:: Source document ::

# Stacy Lewis Wins Player of the Year !!!!



## tonyj5 (Nov 23, 2011)

*Stacy Lewis Wins Player of the Year *

Congratulations goes out to Stacy Lewis for winning the 2012 Rolex Player of the Year Award. Stacy is the first American player to win this award since Beth Daniel in 2004. After winning the Mizuno Classic last week, Stacy followed that up with a fourth place finish this week to clinch the title. She will go into next week's final event with a 53 point lead over Inbee Park. A first place finish is worth 30 points. Stacy finished 4 strokes behind Cristie Kerr.

:::
:: Recorded data ::

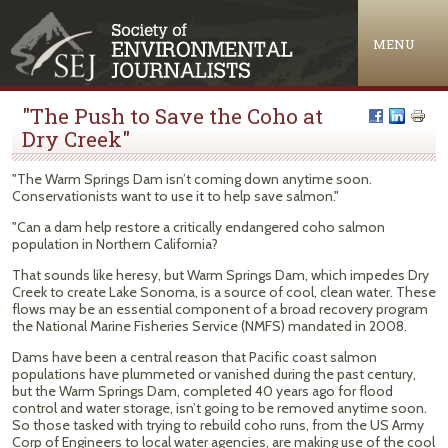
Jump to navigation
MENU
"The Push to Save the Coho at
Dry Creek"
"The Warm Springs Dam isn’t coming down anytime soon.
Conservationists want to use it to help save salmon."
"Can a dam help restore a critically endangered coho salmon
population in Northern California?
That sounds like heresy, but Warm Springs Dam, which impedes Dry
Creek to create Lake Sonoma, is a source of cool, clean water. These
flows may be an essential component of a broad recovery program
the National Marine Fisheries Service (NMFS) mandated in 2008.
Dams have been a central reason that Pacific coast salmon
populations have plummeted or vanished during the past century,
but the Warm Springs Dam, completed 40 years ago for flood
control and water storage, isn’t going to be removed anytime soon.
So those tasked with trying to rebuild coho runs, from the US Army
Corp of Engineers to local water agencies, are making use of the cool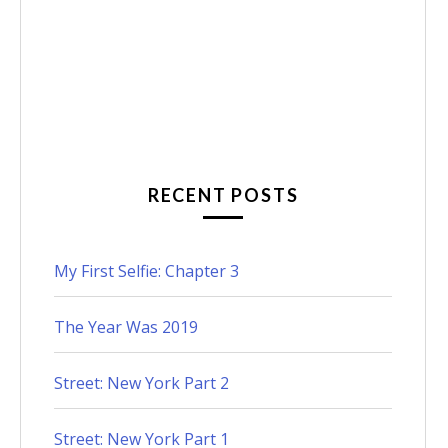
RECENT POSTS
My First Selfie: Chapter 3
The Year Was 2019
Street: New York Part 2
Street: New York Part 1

:::
:: Recorded data ::

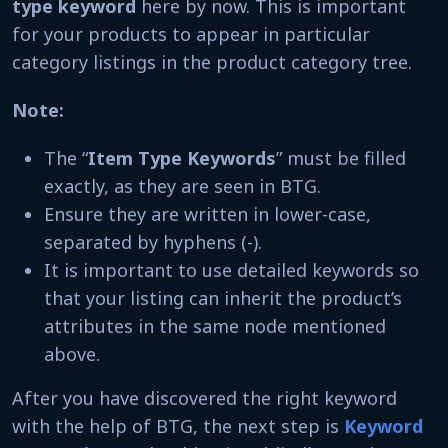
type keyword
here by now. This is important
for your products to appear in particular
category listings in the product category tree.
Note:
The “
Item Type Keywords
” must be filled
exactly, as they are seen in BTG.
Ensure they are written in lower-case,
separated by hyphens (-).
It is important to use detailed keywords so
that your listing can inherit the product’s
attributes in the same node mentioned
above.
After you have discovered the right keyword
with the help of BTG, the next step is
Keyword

:::
:: Recorded data ::

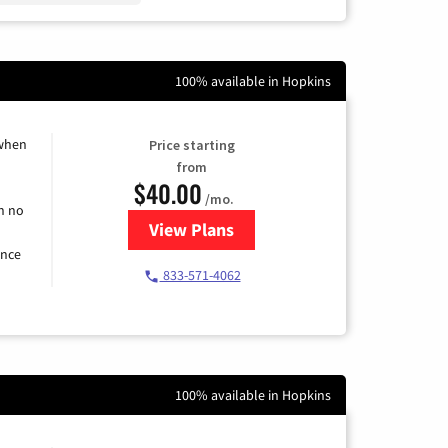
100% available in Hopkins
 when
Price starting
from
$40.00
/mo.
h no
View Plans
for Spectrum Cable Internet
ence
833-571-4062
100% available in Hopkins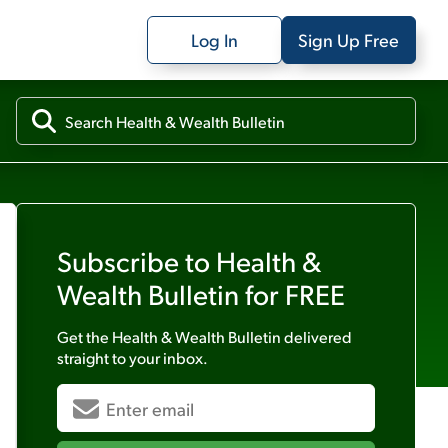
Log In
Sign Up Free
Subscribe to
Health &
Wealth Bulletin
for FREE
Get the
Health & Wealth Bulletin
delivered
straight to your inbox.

:::

**What is being asked:**
Write what comes next in the Stacy Lewis post, starting right after its last sentence. The items have no connection to the Stacy Lewis post.

**Reply to the exercise:**
The win for Cristie Kerr was her first in almost 2 1/2 years. It was the second consecutive win for an American player. It was also the 8th win by an American player, assuring them of at least a tie for most wins this year. Although shut out the last four weeks, South Korea has also had a fine season with seven wins.

For more on this tournament and other LPGA news:
Mostly Harmless: Stacy Lewis Wins Player of the Year


----------



## tonyj5 (Nov 23, 2011)

kathybhylton said:


> Oh well Stacy deserves it!


Yes she does. She not only won four times, but had 12 top 5 finishes, and 16 top tens.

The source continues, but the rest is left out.